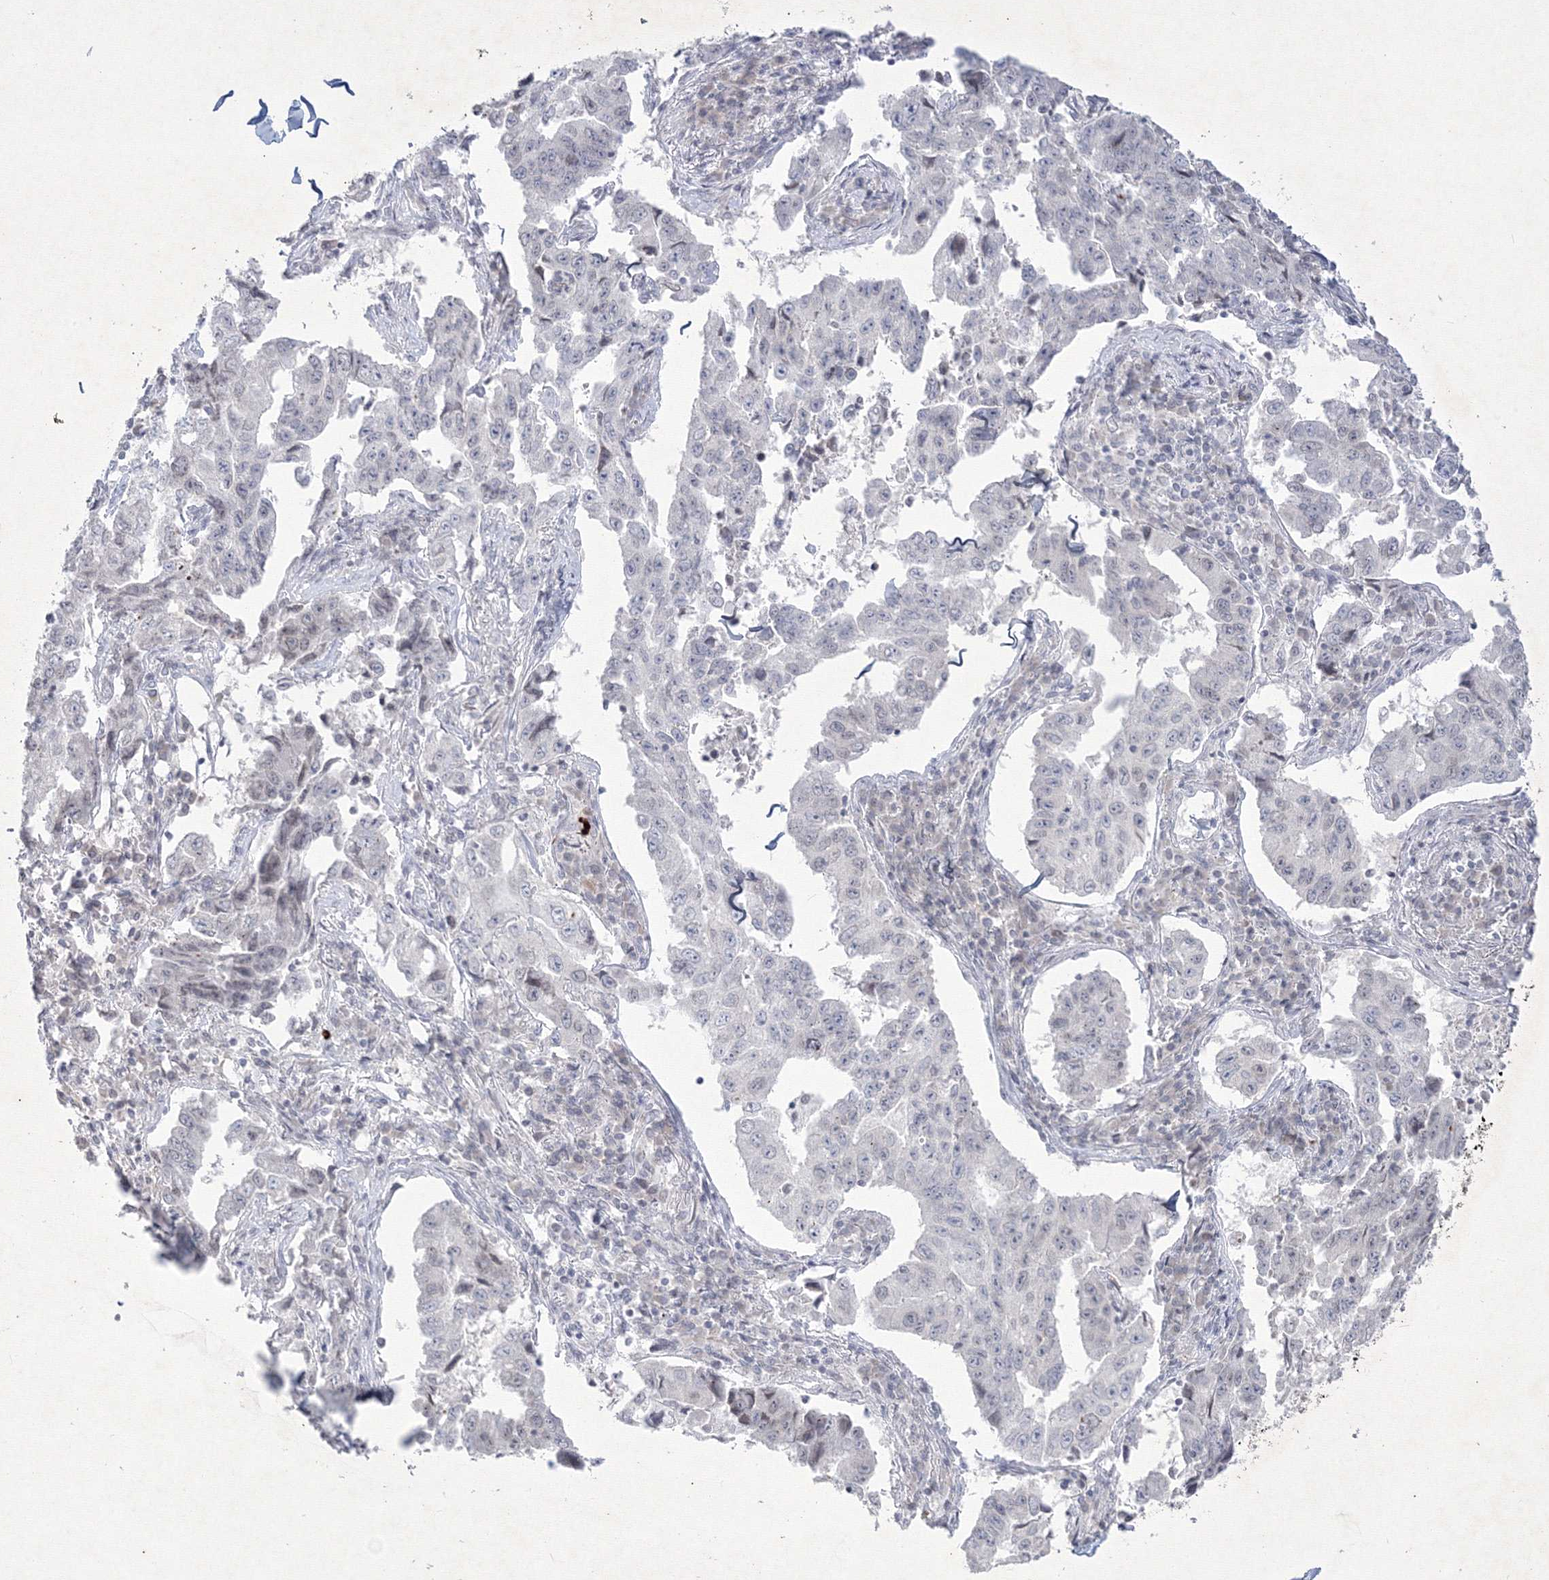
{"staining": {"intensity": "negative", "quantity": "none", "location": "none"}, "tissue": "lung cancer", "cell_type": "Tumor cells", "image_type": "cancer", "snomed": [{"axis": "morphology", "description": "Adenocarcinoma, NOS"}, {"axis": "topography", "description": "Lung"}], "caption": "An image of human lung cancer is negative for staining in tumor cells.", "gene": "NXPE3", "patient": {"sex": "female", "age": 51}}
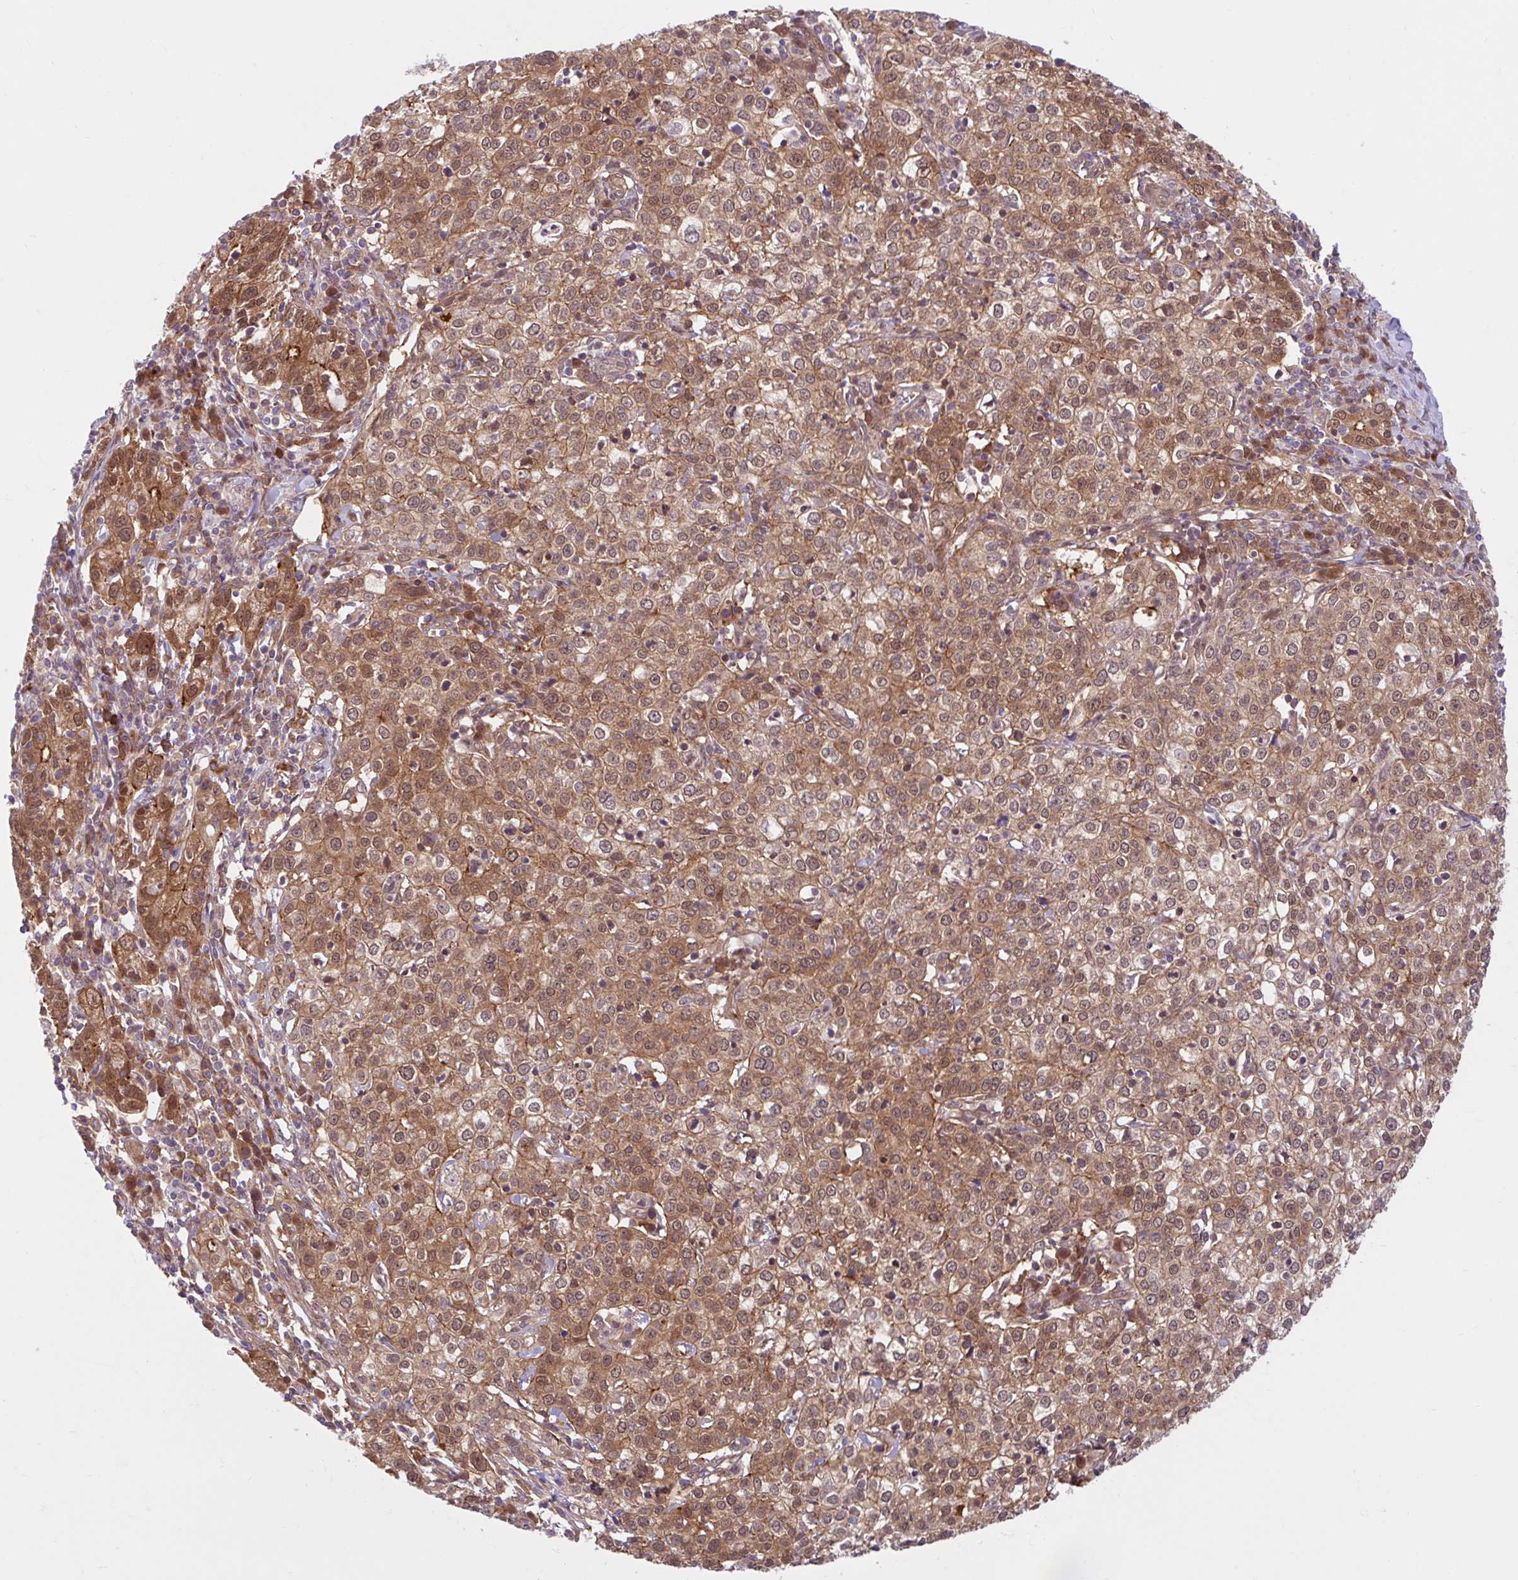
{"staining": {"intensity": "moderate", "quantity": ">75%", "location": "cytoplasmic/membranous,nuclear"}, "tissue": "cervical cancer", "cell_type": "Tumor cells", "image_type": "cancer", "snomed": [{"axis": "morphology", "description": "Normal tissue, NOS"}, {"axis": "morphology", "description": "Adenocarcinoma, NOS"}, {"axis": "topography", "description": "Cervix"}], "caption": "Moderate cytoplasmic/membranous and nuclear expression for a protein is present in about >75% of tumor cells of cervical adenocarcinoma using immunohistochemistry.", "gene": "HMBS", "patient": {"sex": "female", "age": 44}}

-=-=-

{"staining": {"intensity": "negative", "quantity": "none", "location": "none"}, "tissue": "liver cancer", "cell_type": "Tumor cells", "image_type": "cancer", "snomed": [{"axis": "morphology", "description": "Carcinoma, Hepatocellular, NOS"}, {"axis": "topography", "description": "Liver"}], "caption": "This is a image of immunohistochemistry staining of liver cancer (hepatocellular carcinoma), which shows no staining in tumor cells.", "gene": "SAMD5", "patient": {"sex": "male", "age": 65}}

-=-=-

__WHAT IS REQUIRED__
What are the lines above from the one with "image of human" to the one with "cytoplasmic/membranous and nuclear", both included? Reproduce them exactly, without pictures.

__RESULT OF THE EXERCISE__
{"staining": {"intensity": "negative", "quantity": "none", "location": "none"}, "tissue": "lung cancer", "cell_type": "Tumor cells", "image_type": "cancer", "snomed": [{"axis": "morphology", "description": "Adenocarcinoma, NOS"}, {"axis": "topography", "description": "Lung"}], "caption": "An image of human lung cancer is negative for staining in tumor cells.", "gene": "NXPE3", "patient": {"sex": "female", "age": 51}}
{"staining": {"intensity": "moderate", "quantity": ">75%", "location": "cytoplasmic/membranous,nuclear"}, "tissue": "cervical cancer", "cell_type": "Tumor cells", "image_type": "cancer", "snomed": [{"axis": "morphology", "description": "Normal tissue, NOS"}, {"axis": "morphology", "description": "Adenocarcinoma, NOS"}, {"axis": "topography", "description": "Cervix"}], "caption": "Moderate cytoplasmic/membranous and nuclear expression for a protein is present in about >75% of tumor cells of cervical adenocarcinoma using immunohistochemistry.", "gene": "HMBS", "patient": {"sex": "female", "age": 44}}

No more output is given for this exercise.